Startups innovating food waste solutions captured over $125 million during 2018 while grant funding from foundations reached over $134 million during 2016, representing a 70% increase during the prior five year period.
So far, Mountford has kept the venture self-funded despite spending time beating the Silicon Valley pavement in search of funding. Based in San Francisco, she was in close proximity to some of the deepest venture pocketbooks in the game but felt that her status as an outsider was a limitation.
“Not only is it harder as a woman, but my biggest problem is that I spent my years in the kitchen, not hobnobbing with people who decide where the money goes,” she explains. “I spent a few months trying to raise but I wasn’t progressing in my business. It’s a full-time job to do this and I don’t have a bank account that can support me for a year while I try to figure out how to raise. It’s something I would consider down the line, but I want to be doing more than fundraising right now.”
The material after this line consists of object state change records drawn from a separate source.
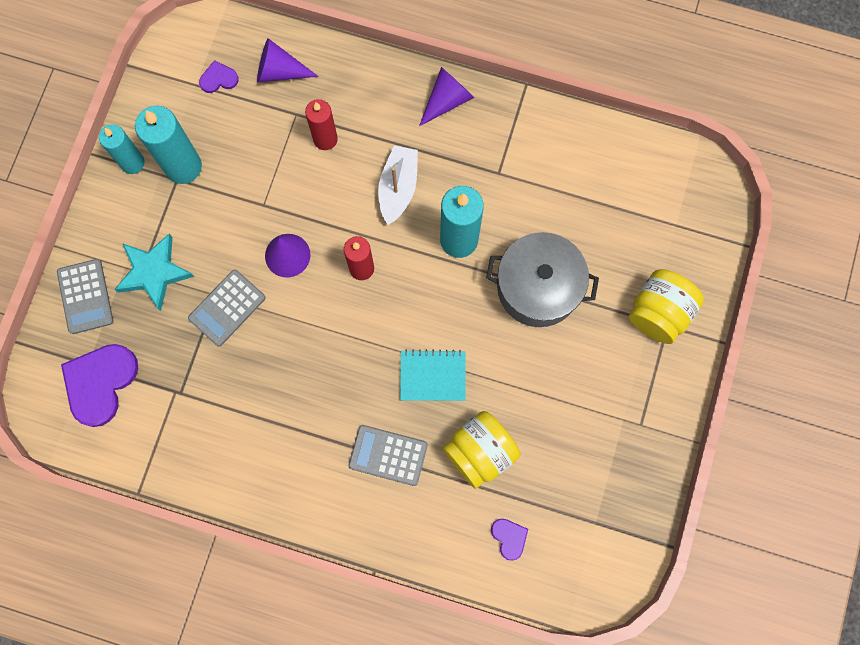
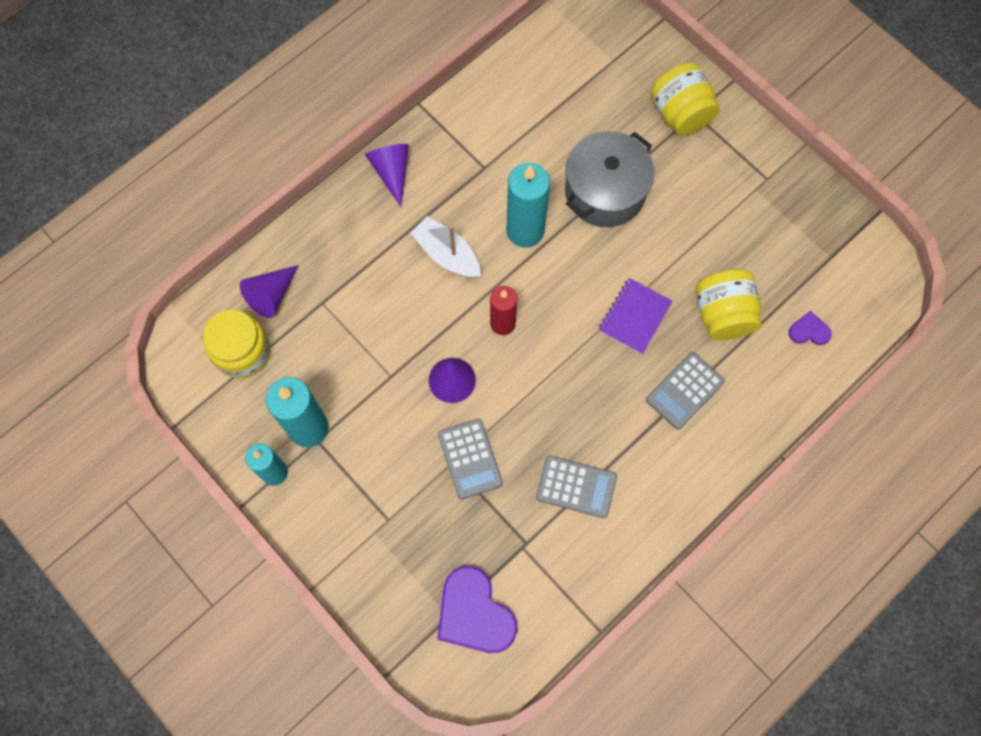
camera: 60 degrees left, 5 degrees down
(85, 296) = (380, 584): grey calculator -> grey calculator (576, 487)
(154, 272) = (396, 507): turquoise star -> none
(218, 79) = (242, 352): purple heart -> yellow jar
(325, 139) = (362, 290): red candle -> none
(433, 376) = (634, 316): turquoise notebook -> purple notebook

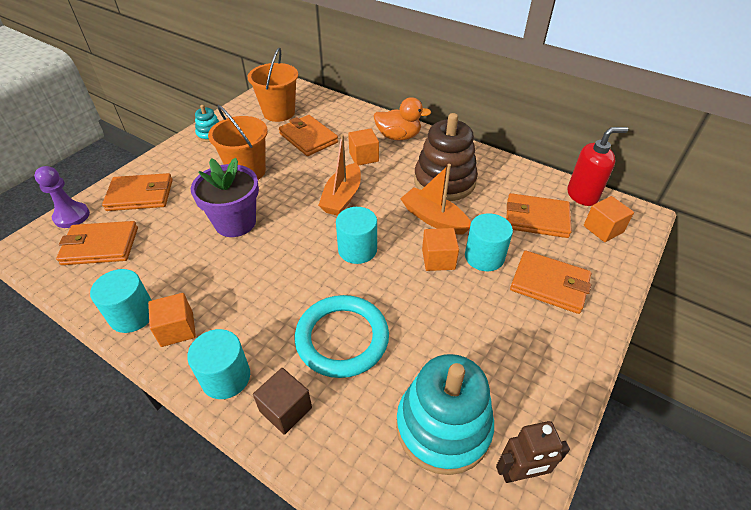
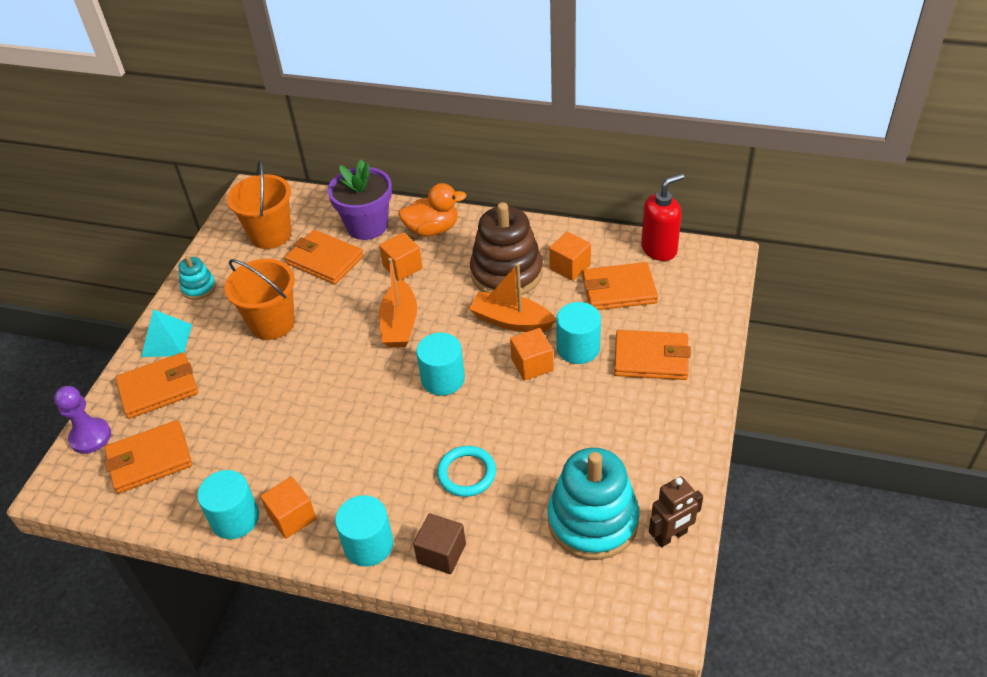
camera: 15 degrees left, 0 degrees up
(167, 163) = (166, 340): none -> turquoise pyramid
(235, 222) = (292, 388): purple flower pot -> purple flower pot (367, 226)
(342, 338) = (466, 473): turquoise ring -> turquoise ring, size x0.61
(603, 229) = (689, 283): orange cube -> orange cube (570, 267)

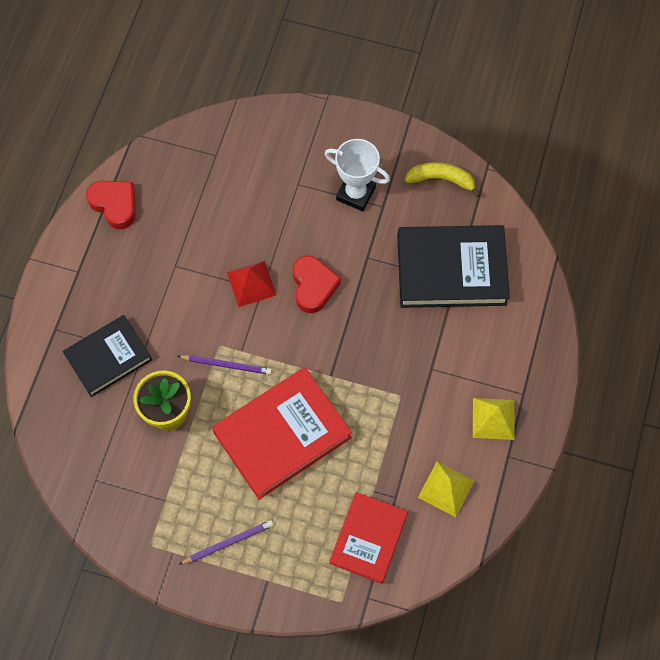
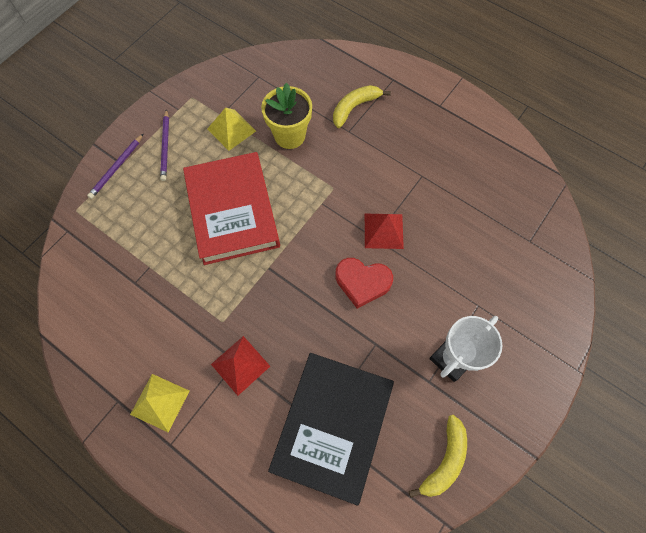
camera: 110 degrees right, 0 degrees up
(108, 357) = (354, 108): black book -> yellow banana
(115, 205) = (497, 146): red heart -> none
(226, 365) = (313, 188): purple pencil -> purple pencil (117, 168)
(368, 538) = (112, 248): red book -> none
(433, 363) = (240, 365): none -> red pyramid
(446, 489) = (118, 329): yellow pyramid -> yellow pyramid (231, 129)

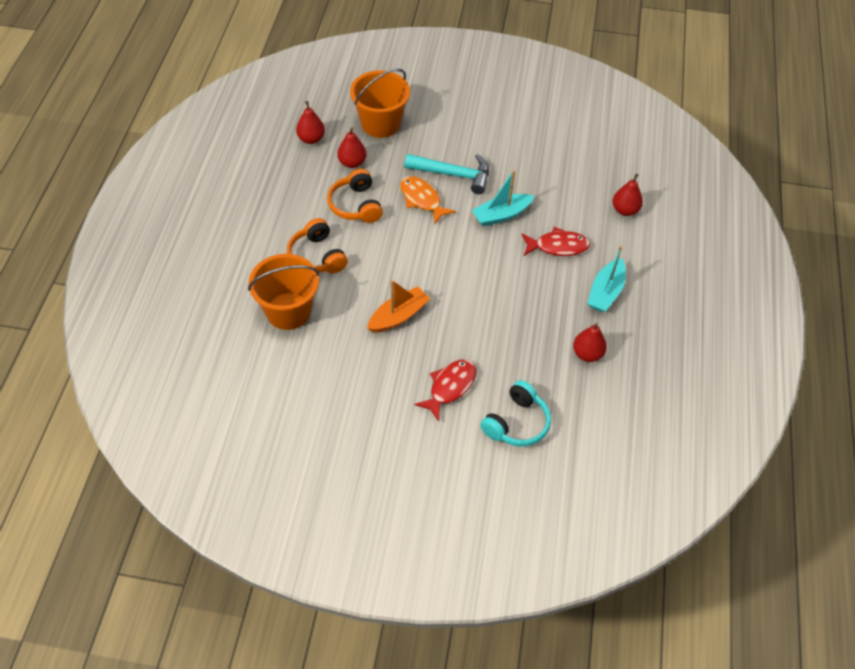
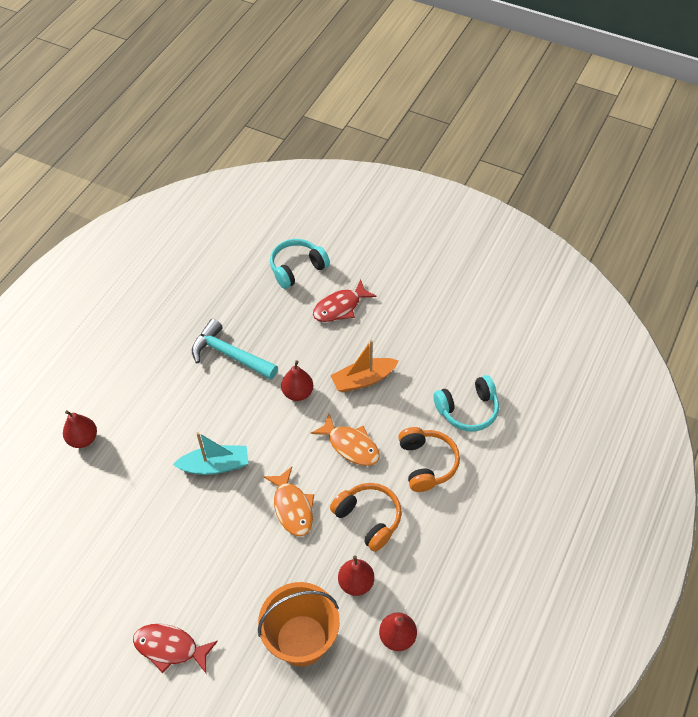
camera: 160 degrees left, 0 degrees up
(288, 311) = (467, 410): orange bucket -> turquoise headphones
(356, 205) = (368, 519): orange headphones -> orange headphones turned 45 degrees counterclockwise
(390, 256) = (351, 445): none -> orange fish
(454, 174) = (243, 533): turquoise hammer -> turquoise hammer (229, 355)
(558, 246) = (176, 414): red fish -> red fish (170, 648)
(587, 354) = (209, 307): red pear -> red pear (298, 393)
(605, 292) = (159, 357): turquoise boat -> none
For now, Mountford is focused on scaling the newly-launched app. There are quite a few other meal planning services on the market, but in her view, she is the only chef-backed service that is a mission-driven business aimed at fighting food waste right at home.
“I have written thousands of recipes, sold millions of dollars worth of food, and cooked for celebrities and politicians. I have cooked a lot of food and planned a lot of menus. In food waste, though, we are all such underdogs and we need so many solutions to fight this problem, so if someone is doing something similar we fell more like colleagues than competitors There is so much market to capture when it comes to the food being wasted in our homes.
One thing she has ruled out for Ends+Stems’ future is prepared meals. As the meal kit and food delivery segment continues to be a dicey scene, margins are thin and consumers are overwhelmed with endless options. The cost of attracting and retaining customers, and the logistical challenge that is delivering fresh produce, has proven a cost too big for many such startups leading to closures and failure across the globe. Some more successful, later stage meal kit businesses also appear to be struggling. One of the first high profile meal kits, Blue Apron, listed on the New York Stock Exchange last year but has performed poorly ever since with shares worth just over$1 today, down from an IPO price of $10.
“The challenge in prepared foods is that people want it to be affordable. If you really want to scale it and make a difference for the average family or the average home cook, you can’t sell those meals for what they truly cost to produce. I kept making my meals at Square Meals more expensive because I wanted to support local farms and to stay in-season while cooking everything from scratch,” she explains. “Munchery kept trying to solve the problem by making meals cheaper. I don’t think we have seen a prepared meal delivery company figure out how to crack it.”